US prosecutors Sunday claim two Somali-born women in Minnesota were involved in a “deadly pipeline” to wire money to Islamist fighters in Somalia.
The details hint at evidence the government claims it has against Amina Farah Ali, who is scheduled to stand trial Monday on multiple terror charges. Prosecutors said Ali, 35, and her co-defendant, 64-year-old Hawo Mohamed Hassan, were part of a “deadly pipeline” that routed money and fighters from the US to Somalia.
The women, both US citizens of Somali descent, were among 20 people charged in Minnesota’s long-running federal investigations into recruiting and financing for Al-Shabab, which the US considers a terror group with ties to Al-Qaeda. Investigators believe at least 21 men left Minnesota-home to the country’s largest Somali community-to join Al-Shabab.
Though others have pleaded guilty to related charges, the women are the first to go on trial.
Ali and Hassan maintain their innocence and claim they were collecting money and clothing for refugees. But prosecutors allege the women went door-to-door and held teleconferences to solicit donations for the fighters. In one of those recorded calls, investigators allege, Ali said to “forget about the other charities” and focus on “the jihad.” In others, both women speak with the leader of a militia allied with Al-Shabab, and Ali gets updates on the fighting.
Both women, of Rochester, are charged with conspiracy to provide material support to a foreign terrorist organization. Ali also faces 12 counts of providing such support for allegedly sending more than USD 8,600 to the group from September 2008 through July 2009. Hassan faces three counts of lying to the FBI.
Each terrorism count carries a 15-year maximum prison sentence.

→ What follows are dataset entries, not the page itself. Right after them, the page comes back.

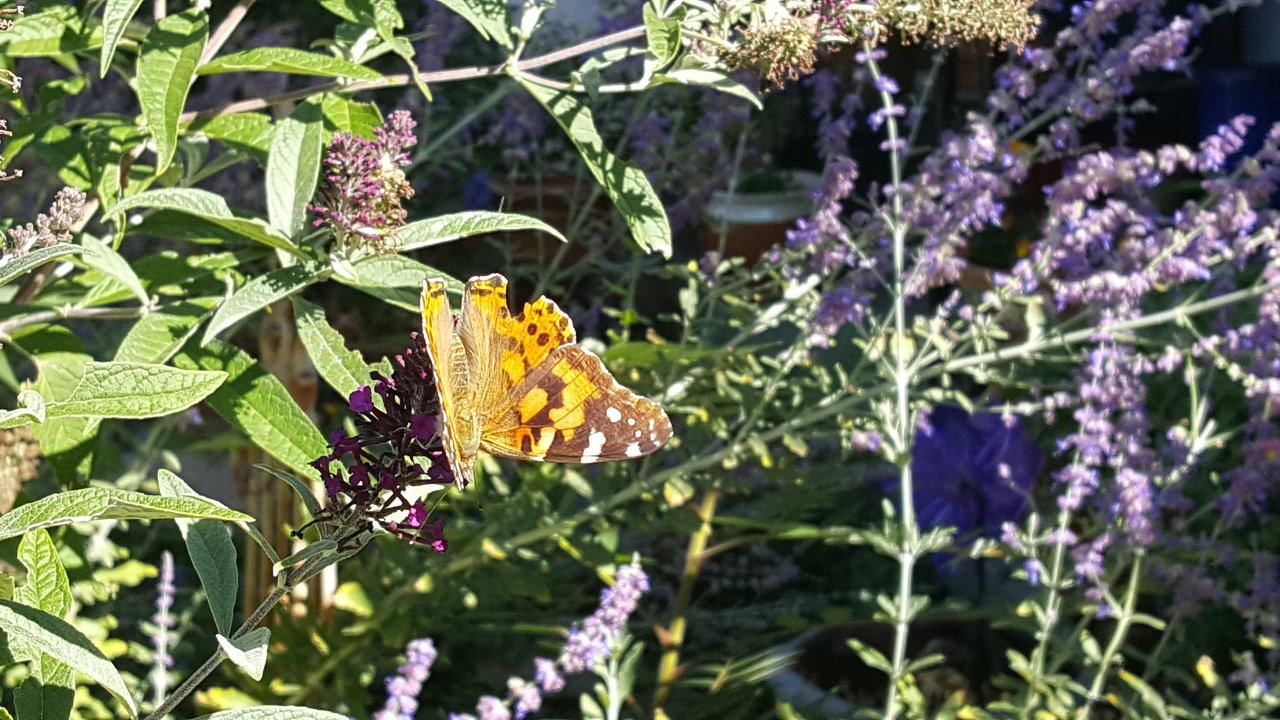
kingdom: Animalia
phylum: Arthropoda
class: Insecta
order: Lepidoptera
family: Nymphalidae
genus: Vanessa
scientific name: Vanessa cardui
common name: Painted Lady
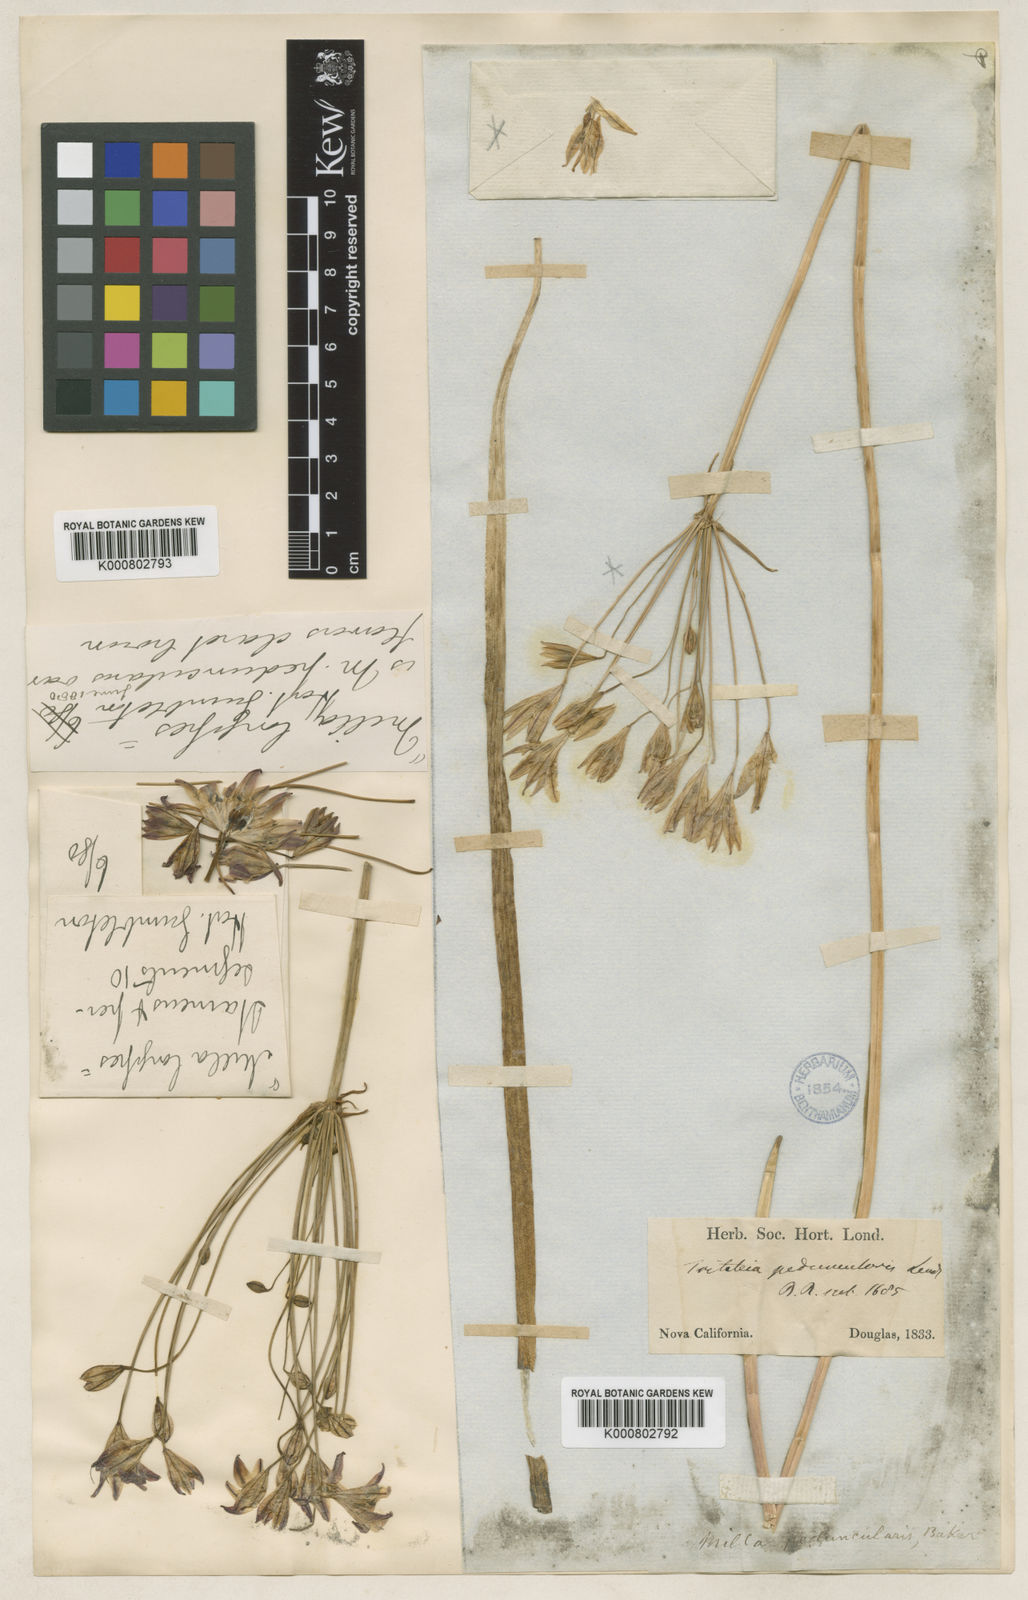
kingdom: Plantae
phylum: Tracheophyta
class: Liliopsida
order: Asparagales
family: Asparagaceae
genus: Triteleia
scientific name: Triteleia peduncularis
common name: Long-ray brodiaea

The trial is expected to last about two weeks.
Investigators said they ran a wiretap on Ali’s home and cellular phones for 10 months, intercepting roughly 30,000 calls, some of which were between the two women and others, and searched the trash outside Ali’s apartment about 90 times, according to court documents and hearings in recent months.
Defense attorneys have tried to keep some of that evidence out of trial. Dan Scott, Ali’s lawyer, argued that some evidence would simply confuse the jury and pointed to prosecutors’ allegations that Ali communicated with terrorists who weren’t members of Al-Shabab.
“In essence, the government wants to offer evidence that the defendants legally had contact with bad men to show that the defendants had illegal contact with other bad men,” he wrote in a recent court filing.
Scott also sought to limit evidence alleging Ali gave money and clothes to Al-Shabab before it was designated a foreign terrorist organization in early 2008, saying such activity wouldn’t have been illegal at the time under the charges his client faces.
Hassan’s attorney, Tom Kelly, has repeatedly asked that his client be tried separately, saying most of the government’s evidence is against Ali and would affect how jurors view Hassan. That request was denied Friday.
During a hearing a day earlier, Assistant US Attorney Jeffrey Paulsen said prosecutors would show that Ali raised USD 11,000 for Al-Shabab in 2007 and initially intended to send it to the group through clerics in Minneapolis. But she didn’t like how they were handling the money, so she “took the bull by the horns” and set up her own contacts in Somalia, Paulsen said.
Prosecutors also allege that Ali’s computer contained images of prominent Al-Shabab members, the beheading of a Christian Somali and of Jamal Bana-a young Somali who left Minnesota in 2008 and later died in Somalia. Investigators also said they have evidence that Ali sent money to a man in Kenya for the medical treatment of wounded Al-Shabab fighters.
“Her intent, her goal, is to further the cause, the fighting,” Paulsen said of Ali.